Les universités anglo-saxonnes

New York University s’est établie sur de toutes autres bases que les universités françaises. Avec efficacité, détermination et unité d’action elle s’est imposée par son sens de l’adaptation, la diversité de ses actions culturelles et sa volonté d’ancrage dans la société locale, n’ouvrant ses premiers cours qu’en 2010, trois ans après son arrivée. Les établissements étrangers se sont multipliés, anglais, américains, australiens, canadiens avec, parfois, des replis obligés telle que Georges Mason University ouverte en 2005, fermant en 2009 mais dont le campus est repris par le Cheikh Saud bin Saqr el Qasimi pour constituer l’American University Ras al Khaima.

Le marché est étroit : 295 000 étudiants inscrits avec un taux de défection important, dont 242 000 en licence, 27 420 en master.
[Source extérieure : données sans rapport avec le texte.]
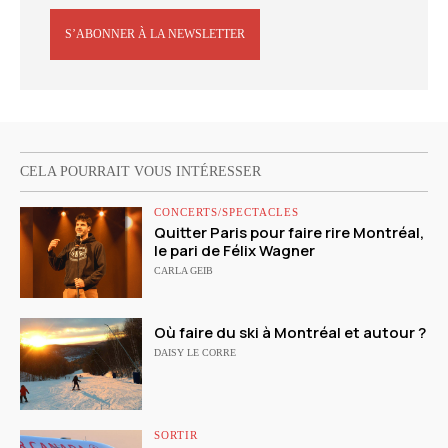
S’ABONNER À LA NEWSLETTER
CELA POURRAIT VOUS INTÉRESSER
CONCERTS/SPECTACLES
Quitter Paris pour faire rire Montréal,
le pari de Félix Wagner
CARLA GEIB
Où faire du ski à Montréal et autour ?
DAISY LE CORRE
SORTIR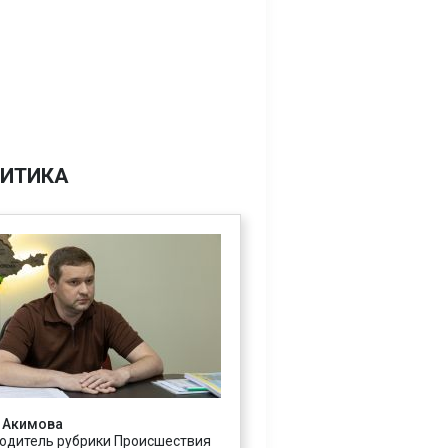
ИТИКА
 Акимова
одитель рубрики Происшествия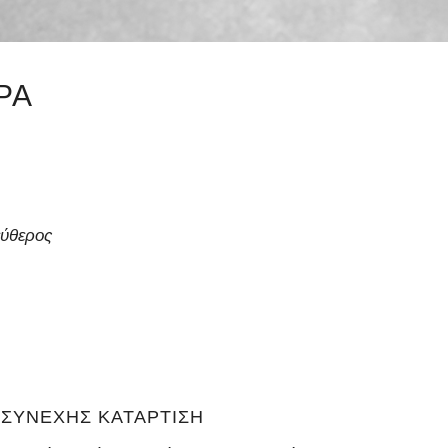
ΡΑ
εύθερος
ΣΥΝΕΧΗΣ ΚΑΤΑΡΤΙΣΗ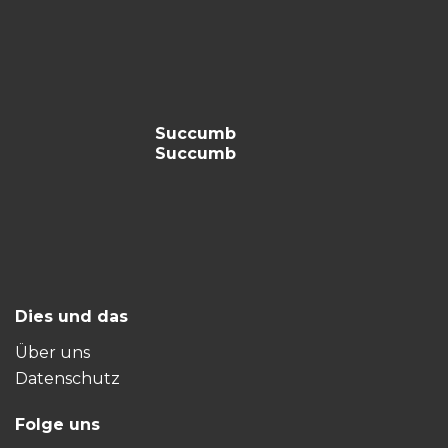
Succumb
Succumb
Dies und das
Über uns
Datenschutz
Folge uns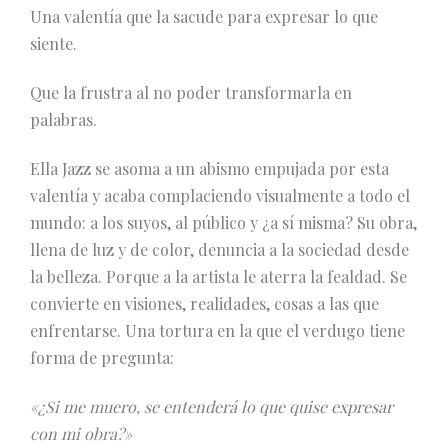
Una valentía que la sacude para expresar lo que
siente.
Que la frustra al no poder transformarla en
palabras.
Ella Jazz se asoma a un abismo empujada por esta
valentía y acaba complaciendo visualmente a todo el
mundo: a los suyos, al público y ¿a sí misma? Su obra,
llena de luz y de color, denuncia a la sociedad desde
la belleza. Porque a la artista le aterra la fealdad. Se
convierte en visiones, realidades, cosas a las que
enfrentarse. Una tortura en la que el verdugo tiene
forma de pregunta:
«¿Si me muero, se entenderá lo que quise expresar
con mi obra?»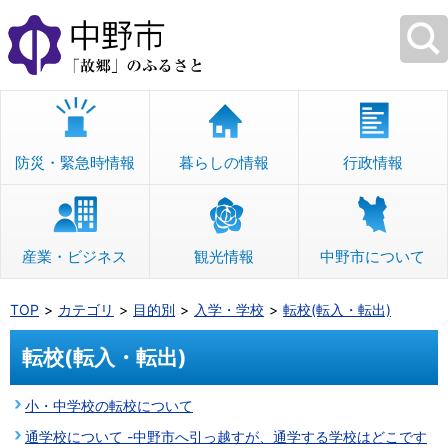
本
文
へ
移
動
防災・緊急時情報
暮らしの情報
行政情報
産業・ビジネス
観光情報
中野市について
TOP
カテゴリ
目的別
入学・学校
転校(転入・転出)
転校(転入・転出)
小・中学校の転校について
通学校について -中野市へ引っ越すが、通学する学校はどこです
Les thèses entreprises visent davantage le titre de docteur que l’ébauche d’un travail de recherche à long terme. La connaissance des langues étrangères, notamment du Français est approximative, alors même que les Émirats sont membre associé de l’organisation internationale de la francophonie. Ce fait paradoxal et l’intérêt porté par les cheikhs à la présence d’universités étrangères aux Émirats dénotent combien l’enseignement supérieur participe désormais de la diplomatie culturelle des États.